2- Rızanın bilgilendirmeye dayanması
Açık rıza bir irade beyanı olup, kişinin özgür bir şekilde rıza gösterebilmesi için, neye rıza gösterdiğini de bilmesi gerekir. Bu durum Kanun’un 10. maddesinde düzenlenen “aydınlatma yükümlülüğü” kavramı ile de ilişkilidir. Kişinin sadece konu üzerinde değil, aynı zamanda rızasının sonuçları üzerinde de tam bir bilgi sahibi olması gerekir. Bilgilendirme, veri işleme ile ilgili bütün konularda açık ve anlaşılır bir biçimde gerçekleştirilmelidir. Bilgilendirmenin mutlaka verinin işlemesinden önce yapılması gerekir. İşlenecek verinin niteliği, aynı zamanda bilgilendirme düzeyini belirleyecektir. İlgili kişinin aydınlatılması aynı zamanda kişinin kendi geleceğini belirleme hakkının bir yansımasını oluşturmaktadır.

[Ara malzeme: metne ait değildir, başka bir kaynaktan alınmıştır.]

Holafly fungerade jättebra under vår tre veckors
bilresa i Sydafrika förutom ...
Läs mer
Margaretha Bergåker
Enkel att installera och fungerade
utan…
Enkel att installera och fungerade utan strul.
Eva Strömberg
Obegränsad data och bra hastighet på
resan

3– Özgür iradeyle açıklanması
Kişinin irade beyanı olan rıza, kişinin yaptığı davranışın bilincinde ve kendi kararı olması halinde geçerlilik kazanacaktır. Kişinin iradesini sakatlayacak her tür fiil, kişisel verilerin işlenmesi için verdiği rızayı da sakatlayacaktır. Cebir, tehdit, hata ve hile gibi iradeyi sakatlayan hallerde, kişinin özgür biçimde karar vermesi mümkün değildir. Dolayısıyla bu gibi durumlarda özgür bir irade açıklamasından bahsedilemez. Ancak buradaki her sebep kendi içerisinde değerlendirilmeli, rızayı etkileme derecesi belirlenmelidir. Tarafların eşit konumda olmadığı veya taraflardan birinin diğeri üzerinde etkili olduğu durumlarda rızanın özgür iradeyle verilip verilmediğinin dikkatle değerlendirilmesi gerekir. Özellikle işçi-işveren ilişkisinde, işçiye rıza göstermeme imkânının etkin bir biçimde sunulmadığı veya rıza göstermemenin işçi açısından muhtemel bir olumsuzluk doğuracağı durumlarda, rızanın özgür iradeye dayandığı kabul edilemez.

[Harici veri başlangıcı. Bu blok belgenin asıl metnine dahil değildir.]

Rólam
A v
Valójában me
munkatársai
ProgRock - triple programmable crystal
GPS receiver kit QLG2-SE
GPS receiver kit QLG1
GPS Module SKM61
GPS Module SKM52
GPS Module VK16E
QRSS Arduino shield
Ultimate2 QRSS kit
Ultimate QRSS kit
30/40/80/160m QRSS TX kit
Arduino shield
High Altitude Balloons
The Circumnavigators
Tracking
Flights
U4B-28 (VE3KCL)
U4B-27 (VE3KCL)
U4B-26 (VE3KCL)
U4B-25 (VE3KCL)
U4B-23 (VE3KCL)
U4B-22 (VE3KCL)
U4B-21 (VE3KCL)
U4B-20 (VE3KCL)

Şirketlerin çalışanlarından alması gereken Açık Rıza Metninde yukarıda belirtilen unsurların yer alması gerekmektedir. Kapsam itibariyle özlük dosyası oluşturma sürecindeki veriler, iç iletişim ve dış iletişim sürecinde alınan veriler, işten ayrılma sürecinde alınan belgeler ve bu süreç sonrasında saklanması gereken kişisel verilerin yer aldığı belgeler, çalışan verilerinin 3. kişilere aktarılması gibi hususları içeren bu metin çalışan tarafından incelenmeli, çalışandan “Şirket tarafından Aydınlatma Metni ile bilgilendirildiğimi, söz konusu hususlara bilerek ve isteyerek rıza gösterdiğimi beyan ederim.” şeklinde bir beyan alınmalı, bunun yanında kabul ediyorum – kabul etmiyorum kutucuklarının yer aldığı bölüm işaretlenmelidir.